**Activity**
Where a picture occurs in the data, omit it, and copy all remaining data exactly.
*** Supplied information ***
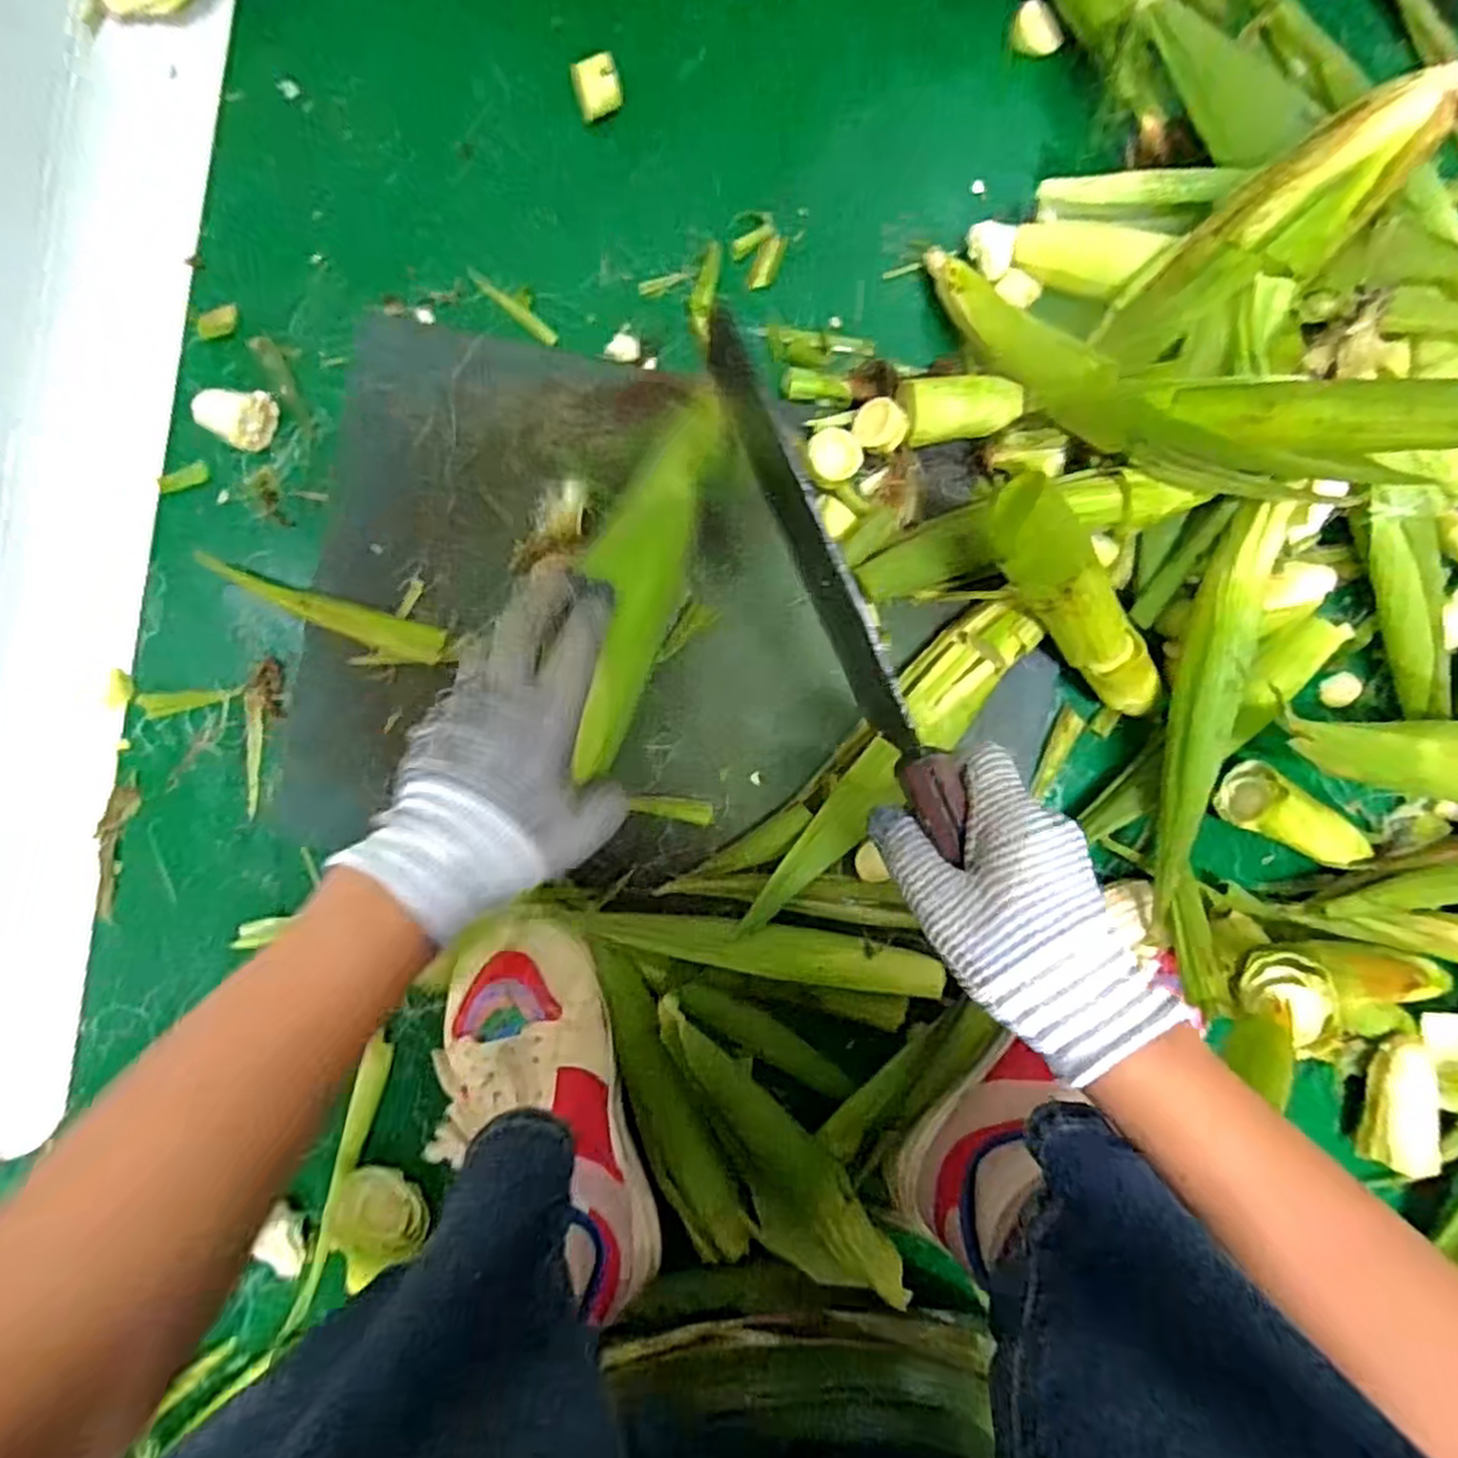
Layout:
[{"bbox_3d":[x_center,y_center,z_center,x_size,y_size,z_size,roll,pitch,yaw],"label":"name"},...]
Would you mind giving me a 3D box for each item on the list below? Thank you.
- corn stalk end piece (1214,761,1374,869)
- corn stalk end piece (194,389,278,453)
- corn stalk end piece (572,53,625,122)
[{"bbox_3d":[0.335,0.054,0.441,0.088,0.032,0.038,26,94,-2],"label":"corn stalk end piece"},{"bbox_3d":[-0.279,-0.180,0.433,0.031,0.027,0.034,0,95,0],"label":"corn stalk end piece"},{"bbox_3d":[-0.073,-0.355,0.421,0.026,0.018,0.022,-14,95,1],"label":"corn stalk end piece"}]

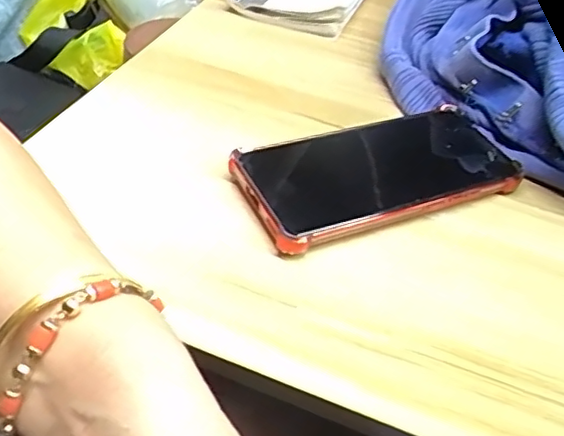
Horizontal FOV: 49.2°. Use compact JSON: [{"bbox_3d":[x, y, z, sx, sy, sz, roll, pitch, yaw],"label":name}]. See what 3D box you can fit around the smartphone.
[{"bbox_3d":[0.067,-0.030,0.373,0.184,0.016,0.079,-16,48,-23],"label":"smartphone"}]

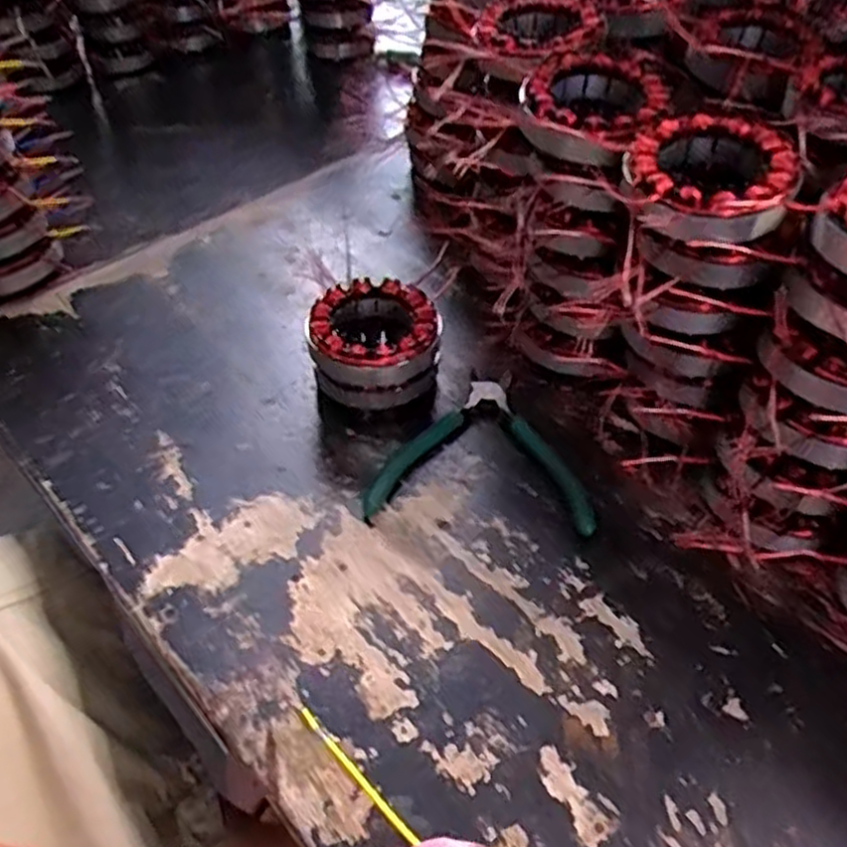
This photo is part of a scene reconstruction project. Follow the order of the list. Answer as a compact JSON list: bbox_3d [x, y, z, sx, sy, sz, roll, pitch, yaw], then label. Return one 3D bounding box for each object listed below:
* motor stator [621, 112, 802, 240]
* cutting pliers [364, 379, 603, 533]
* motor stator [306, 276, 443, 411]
[{"bbox_3d":[0.150,-0.127,0.404,0.082,0.030,0.095,-1,47,2],"label":"motor stator"},{"bbox_3d":[0.041,0.015,0.504,0.139,0.011,0.122,4,48,7],"label":"cutting pliers"},{"bbox_3d":[-0.032,-0.050,0.524,0.084,0.068,0.083,-1,48,1],"label":"motor stator"}]

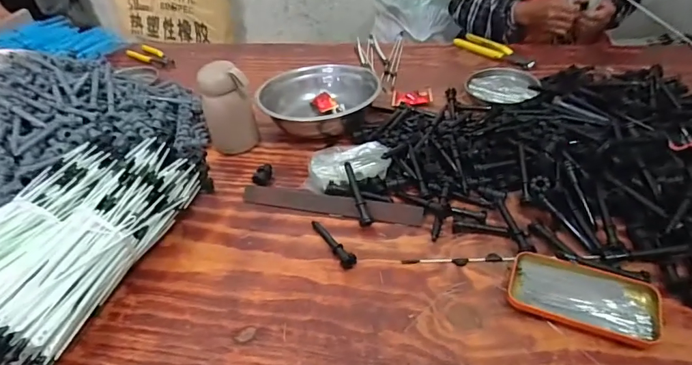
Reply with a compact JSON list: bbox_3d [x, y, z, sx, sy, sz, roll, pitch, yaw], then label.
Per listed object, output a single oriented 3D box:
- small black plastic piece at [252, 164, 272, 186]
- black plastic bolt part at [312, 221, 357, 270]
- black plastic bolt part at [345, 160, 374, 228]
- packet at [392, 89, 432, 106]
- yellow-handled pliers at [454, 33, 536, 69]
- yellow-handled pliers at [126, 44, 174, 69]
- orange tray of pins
[{"bbox_3d":[-0.129,-0.010,0.670,0.024,0.020,0.033,6,42,15],"label":"small black plastic piece"},{"bbox_3d":[-0.017,0.076,0.558,0.018,0.020,0.093,-24,43,-19],"label":"black plastic bolt part"},{"bbox_3d":[0.015,0.015,0.591,0.017,0.011,0.094,-14,66,-9],"label":"black plastic bolt part"},{"bbox_3d":[0.124,-0.161,0.812,0.075,0.013,0.045,3,41,11],"label":"packet"},{"bbox_3d":[0.323,-0.288,0.947,0.053,0.017,0.185,-28,44,-23],"label":"yellow-handled pliers"},{"bbox_3d":[-0.489,-0.314,1.088,0.139,0.031,0.048,21,47,29],"label":"yellow-handled pliers"},{"bbox_3d":[0.252,0.122,0.460,0.143,0.016,0.073,13,44,21],"label":"orange tray of pins"}]

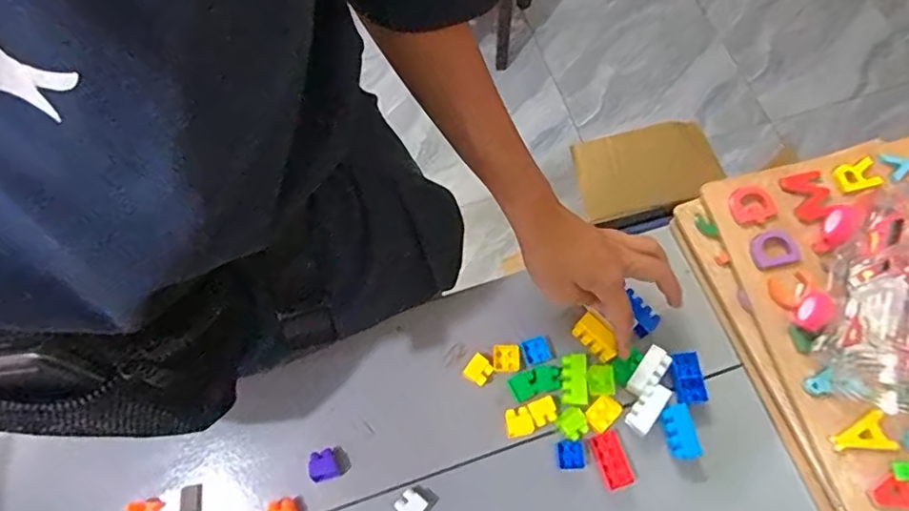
*** End of Supplied information ***
**Solution**
Layout:
[{"bbox_3d":[x_center,y_center,z_center,x_size,y_size,z_size,roll,pitch,yaw],"label":"name"},...]
Would you mind giving me a 3D box for each item on the list below? Thank you.
- corn stalk end piece (1214,761,1374,869)
- corn stalk end piece (194,389,278,453)
- corn stalk end piece (572,53,625,122)
[{"bbox_3d":[0.335,0.054,0.441,0.088,0.032,0.038,26,94,-2],"label":"corn stalk end piece"},{"bbox_3d":[-0.279,-0.180,0.433,0.031,0.027,0.034,0,95,0],"label":"corn stalk end piece"},{"bbox_3d":[-0.073,-0.355,0.421,0.026,0.018,0.022,-14,95,1],"label":"corn stalk end piece"}]

Horizontal FOV: 49.2°. Use compact JSON: [{"bbox_3d":[x, y, z, sx, sy, sz, roll, pitch, yaw],"label":name}]. See what 3D box you can fit around the smartphone.
[{"bbox_3d":[0.067,-0.030,0.373,0.184,0.016,0.079,-16,48,-23],"label":"smartphone"}]

This photo is part of a scene reconstruction project. Follow the order of the list. Answer as a compact JSON list: bbox_3d [x, y, z, sx, sy, sz, roll, pitch, yaw], then label. Return one 3D bounding box for each object listed below:
* motor stator [621, 112, 802, 240]
* cutting pliers [364, 379, 603, 533]
* motor stator [306, 276, 443, 411]
[{"bbox_3d":[0.150,-0.127,0.404,0.082,0.030,0.095,-1,47,2],"label":"motor stator"},{"bbox_3d":[0.041,0.015,0.504,0.139,0.011,0.122,4,48,7],"label":"cutting pliers"},{"bbox_3d":[-0.032,-0.050,0.524,0.084,0.068,0.083,-1,48,1],"label":"motor stator"}]

Reply with a compact JSON list: bbox_3d [x, y, z, sx, sy, sz, roll, pitch, yaw], then label.
Per listed object, output a single oriented 3D box:
- small black plastic piece at [252, 164, 272, 186]
- black plastic bolt part at [312, 221, 357, 270]
- black plastic bolt part at [345, 160, 374, 228]
- packet at [392, 89, 432, 106]
- yellow-handled pliers at [454, 33, 536, 69]
- yellow-handled pliers at [126, 44, 174, 69]
- orange tray of pins
[{"bbox_3d":[-0.129,-0.010,0.670,0.024,0.020,0.033,6,42,15],"label":"small black plastic piece"},{"bbox_3d":[-0.017,0.076,0.558,0.018,0.020,0.093,-24,43,-19],"label":"black plastic bolt part"},{"bbox_3d":[0.015,0.015,0.591,0.017,0.011,0.094,-14,66,-9],"label":"black plastic bolt part"},{"bbox_3d":[0.124,-0.161,0.812,0.075,0.013,0.045,3,41,11],"label":"packet"},{"bbox_3d":[0.323,-0.288,0.947,0.053,0.017,0.185,-28,44,-23],"label":"yellow-handled pliers"},{"bbox_3d":[-0.489,-0.314,1.088,0.139,0.031,0.048,21,47,29],"label":"yellow-handled pliers"},{"bbox_3d":[0.252,0.122,0.460,0.143,0.016,0.073,13,44,21],"label":"orange tray of pins"}]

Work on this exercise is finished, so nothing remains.